Nobel Prize winner Joseph Brodsky, who received his award in literature in 1997, gave press interviews at Caffe Vivaldi. Woody Allen filmed three movies there, including Bullets Over Broadway in 1993, and Whatever Works in 2008, while Al Pacino shot scenes for his film adaptation of the one-act play Chinese Coffee in 2000. Andy Warhol had a favorite chair, and Bette Midler celebrated her birthday by the Caffe's famous fireplace in 1986. Other notable guests have included John Cusack, and Rob Reiner, as well as Ethan Hawke and Uma Thurman.

Over its 35 years Caffe Vivaldi hosted over 20,000 singer-songwriters, duos, trios, quartets and bands, poets, comedians, theatrical readings and spoken word artists, and offered residencies to artists such as Kristin Hoffman, who had over 250 shows there. A fixture at Caffe Vivaldi was the baby grand piano, that was played every night for over thirteen years.

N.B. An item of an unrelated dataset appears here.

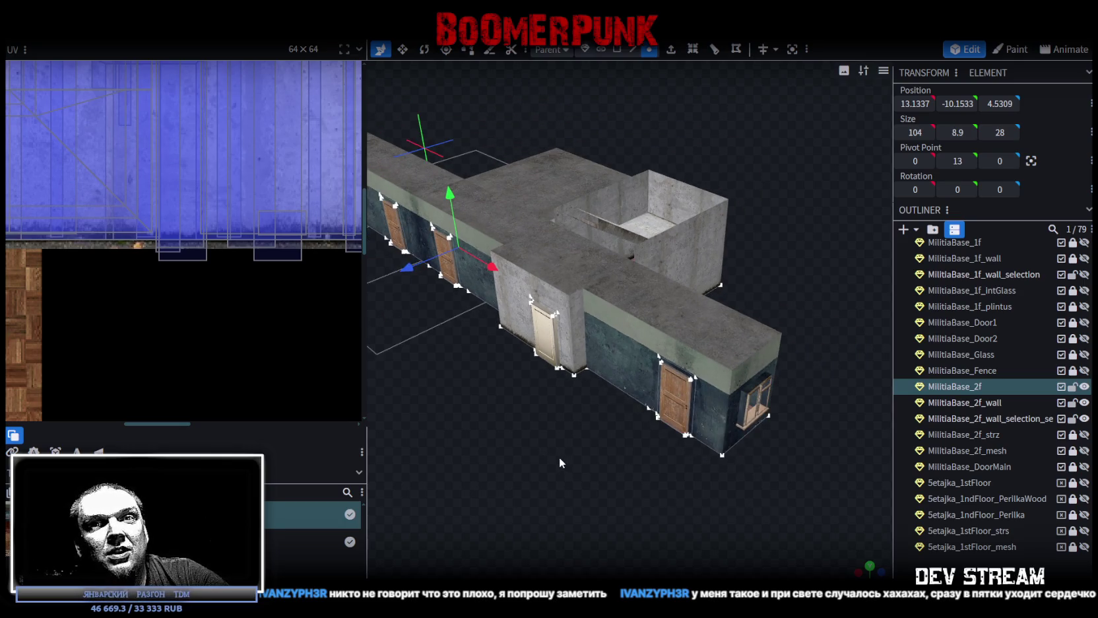
{"action": "mouse_move", "coordinate": [557, 456]}
{"action": "left_mouse_down"}
{"action": "mouse_move", "coordinate": [560, 467]}
{"action": "mouse_move", "coordinate": [472, 492]}
{"action": "left_mouse_up"}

Mondays at Caffe Vivaldi are Open Mic night, where singers such as Marcus Mumford and Oscar Isaac had surprise performances.

==Closing==
In 2011 Caffe Vivaldi was under threat of having to close its doors, when the new landlord, Steven Croman, attempted to increase rent by over 300 percent. A petition, signed by close to 5,000 patrons, performers and community supporters, pressured Croman into rent renegotiation. Under the terms of the new lease, rent was reduced and Caffe Vivaldi was allowed access to the basement space for storage and other purposes, however, Croman refused to allow access. Caffe Vivaldi withheld the basement portion of the rent, and Croman sued.

On February 27, 2013, Judge Lynn R. Kotler of the New York City Civil Court heard the case and declared Caffe Vivaldi to be a "cultural institution". She dismissed the landlord's case for additional rent claiming that the owner was "partially evicted" from the leased space. Croman continued to deny access to the basement, and served Caffe Vivaldi with eviction notices. In 2014, a new court case was initiated by Caffe Vivaldi against Croman. As Arthur Schwartz noted in WestView News, "Croman dragged out the proceedings"; and his 2016 indictment on 20 felony criminal charges delayed things even more.

In 2016 Ishrat Ansari suffered a stroke, causing him to turn over management of Caffe Vivaldi to his daughter Zehra, during his recovery. It closed in June 2018.